Meet our Scientific Advisory Board:
For decades, Patricia Churchland has contributed to the fields of philosophy of neuroscience, philosophy of the mind and neuroethics. Her research has centered on the interface between neuroscience and philosophy with a current focus on the association of morality and the social brain. A Professor Emeritus of Philosophy at the University of California, San Diego and Adjunct Professor at the Salk Institute, Pat holds degrees from Oxford University, the University of Pittsburg and the University of British Columbia. She has been awarded the MacArthur Prize, The Rossi Prize for Neuroscience and the Prose Prize for Science. She has authored multiple pioneering books, her most recent being Touching a Nerve. She has served as President of the American Philosophical Association and the Society for Philosophy and Psychology. Pat lives in Solana Beach, California, with her husband Paul, a neurophilosopher, and their labradoodle Millie. They have two children, Anne and Mark, both neuroscientists. Read more about her work on her website.
Naomi Ehrich Leonard is a control theorist whose work involves analysis and design of feedback and interconnection in complex, dynamical systems. She uses mathematical models and methods to study mechanisms of collective motion and collective decision making for multi-agent systems in nature (analysis of animal and human groups) and in engineering (design of autonomous robotic teams and mobile sensor networks). She has applied her work to the collective dynamics of killifish, starlings, honeybees, zebras, and desert harvester ants, as well as to rule-based improvisational dance. She led a multidisciplinary ocean sensing project with a month-long deployment of an automated, adaptive network of underwater robotic vehicles in Monterey Bay, CA. Leonard is the Edwin S. Wilsey Professor of Mechanical and Aerospace Engineering and associated faculty member of the Program in Applied and Computational Mathematics at Princeton University.
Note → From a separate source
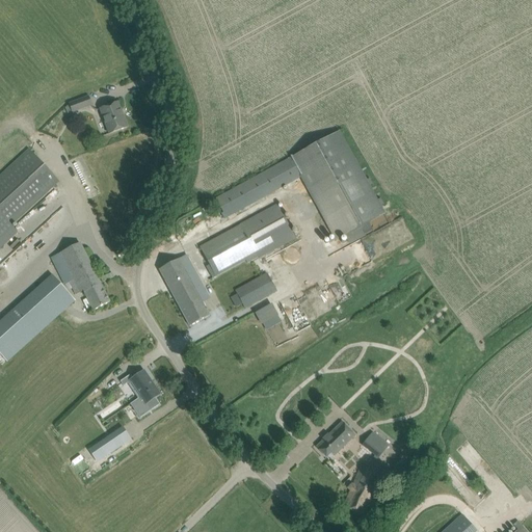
[(88,97),(69,104),(73,112),(91,105),(88,97)]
She is a MacArthur Fellow, a Fellow of the American Academy of Arts and Sciences, IEEE, SIAM, ASME, and IFAC. Visit her website here.
Linda B. Smith is a Professor of Psychology and Cognitive Science at Indiana University. Smith earned her Ph.D. from the University of Pennsylvania. Smith is the author of more than 100 publications on cognitive and linguistic development in young children.
Her central theoretical question is the study of developmental process and mechanisms of change. Her work focuses on early changes in perception, language, and action and how those changes in these areas support each other particularly around the age (12 months to 24 months) that children break into language. Her research takes a systems approach, seeking to understand how multiple components interact over nested time scales and levels of analysis and how, in so doing, they yield an individual’s developmental path. Click here to visit her lab website
Joshua Tenenbaum is Professor of Computational Cognitive Science at MIT in the Department of Brain and Cognitive Sciences, the Computer Science and Artificial Intelligence Laboratory (CSAIL) and the Center for Brains, Minds and Machines (CBMM). He received his PhD from MIT in 1999, and taught at Stanford from 1999 to 2002. His long-term goal is to reverse-engineer intelligence in the human mind and brain, and use these insights to engineer more human-like machine intelligence. In cognitive science, he is best known for developing theories of cognition as probabilistic inference in structured generative models, and applications to concept learning, causal reasoning, language acquisition, visual perception, intuitive physics, and theory of mind. In AI, he and his group have developed widely used models for nonlinear dimensionality reduction, probabilistic programming, and Bayesian unsupervised learning and structure discovery. His current research focuses on the development of common sense in children and machines, the neural basis of common sense, and models of learning as Bayesian program synthesis. He and his students’ research papers have been recognized with many awards at conferences in Cognitive Science, Computer Vision, Neural Information Processing Systems, Reinforcement Learning and Decision Making, and Robotics. He is the recipient of the Distinguished Scientific Award for Early Career Contributions in Psychology from the American Psychological Association (2008), the Troland Research Award from the National Academy of Sciences (2011), the Howard Crosby Warren Medal from the Society of Experimental Psychologists (2016), the R&D Magazine Innovator of the Year award (2018), and a MacArthur Fellowship (2019). He is a fellow of the Cognitive Science Society, the Society for Experimental Psychologists, and a member of the American Academy of Arts and Sciences.